| Extract to read |
———

RE:[PATCH] ARM64: fixed dump_backtrace() when task running on another cpu

From: Wang Qing
Date: Mon Apr 13 2020 - 05:24:10 EST


>Hi,
>
>On Thu, Apr 09, 2020 at 05:38:16PM +0800, Wang Qing wrote:
>> We cannot get FP and PC when the task is running on another CPU,
>> task->thread.cpu_context is the last time the task was switched out,
>> it's better to give a reminder than to provide wrong information.
>>
>> Signed-off-by: Wang Qing <wangqing@xxxxxxxx>
>
>Are you seeing this happen anywhere in particular today?

This problem is not so obvious, because it will not cause any exceptions
but will show "old" stack always ending with switch_to, I finally confirmed
the problem through debugging.

For example:Task blocked in spinlock/interrupt/busy loop, I want to print
the backtrace when detected(like PSI in Android), the printing is wrong(old).

>
>> ---
>> arch/arm64/kernel/traps.c | 8 ++++++++
>> 1 file changed, 8 insertions(+)
>>
>> diff --git a/arch/arm64/kernel/traps.c b/arch/arm64/kernel/traps.c
>> index cf402be..c04e3e8 100644
>> --- a/arch/arm64/kernel/traps.c
>> +++ b/arch/arm64/kernel/traps.c
>> @@ -106,6 +106,14 @@ void dump_backtrace(struct pt_regs *regs, struct task_struct *tsk)
>> start_backtrace(&frame,
>> (unsigned long)__builtin_frame_address(0),
>> (unsigned long)dump_backtrace);
>> + } else if (tsk->on_cpu) {
>> + /*
>> + * The task is running in another cpu, so the call stack
>> + * is changing and we cannot get it.

———

| Input for this task |
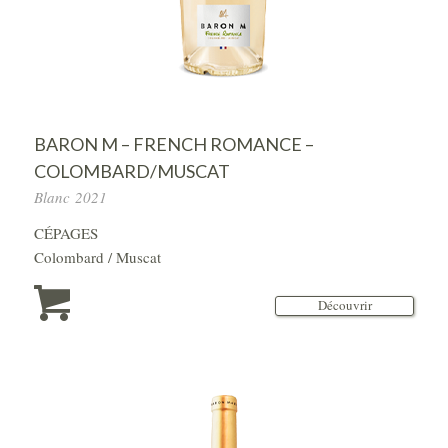
BARON M – FRENCH ROMANCE –
COLOMBARD/MUSCAT
Blanc 2021
CÉPAGES
Colombard / Muscat
Découvrir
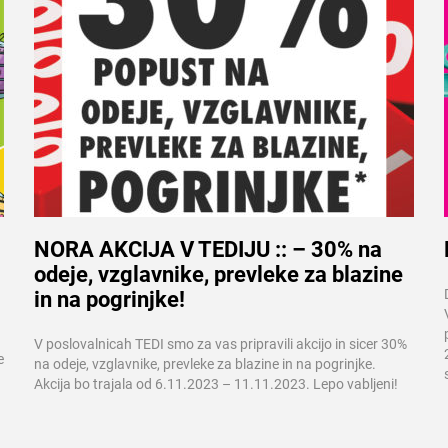
NORA AKCIJA V TEDIJU :: – 30% na
odeje, vzglavnike, prevleke za blazine
Več informacij
in na pogrinjke!
V poslovalnicah TEDI smo za vas pripravili akcijo in sicer 30%
e
na odeje, vzglavnike, prevleke za blazine in na pogrinjke.
Akcija bo trajala od 6.11.2023 – 11.11.2023. Lepo vabljeni!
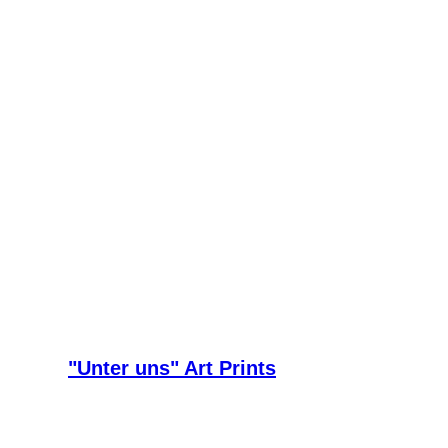
"Unter uns" Art Prints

———

| Work task A |
Render the listing above as a Markdown table with two columns, Row and Line. Give each line its own row number, and skip blank lines and the picture placeholders.
| Work task B |
Continue the mailing-list reply about the ARM64 dump_backtrace() patch from the point where it stops.

| Task output A |
| Row | Line |
|---|---|
| 1 | BARON M – FRENCH ROMANCE – |
| 2 | COLOMBARD/MUSCAT |
| 3 | Blanc 2021 |
| 4 | CÉPAGES |
| 5 | Colombard / Muscat |
| 6 | Découvrir |
| 7 | NORA AKCIJA V TEDIJU :: – 30% na |
| 8 | odeje, vzglavnike, prevleke za blazine |
| 9 | Več informacij |
| 10 | in na pogrinjke! |
| 11 | V poslovalnicah TEDI smo za vas pripravili akcijo in sicer 30% |
| 12 | e |
| 13 | na odeje, vzglavnike, prevleke za blazine in na pogrinjke. |
| 14 | Akcija bo trajala od 6.11.2023 – 11.11.2023. Lepo vabljeni! |
| 15 | "Unter uns" Art Prints |

| Task output B |
>> + */
>> + pr_warn("tsk: %s is running in CPU%d, Don't call trace!\n",
>> + tsk->comm, tsk->cpu);
>
>I believe that we can race with a concurrent write to tsk->cpu in both
>cases above. We could use READ_ONCE() to get a snapshot, but we can
>still race and miss cases where the task was runnning as we backtrace
>it.
>
>Thanks,
>Mark.

I will use task_cpu(tsk) instead of tsk->cpu, and add task_running_oncpu() in
include/linux/sched.h instead of tsk->on_cpu, but as you said, by this patch,
we can still race and miss cases where the task was runnning as we backtrace.

But from the user's perspective, printing wrong backtrace is confused when
we call this function while task already running. However, it's reasonable to
print the last backtrace when task enter running during the function is called.

Thanks,
Wang Qing.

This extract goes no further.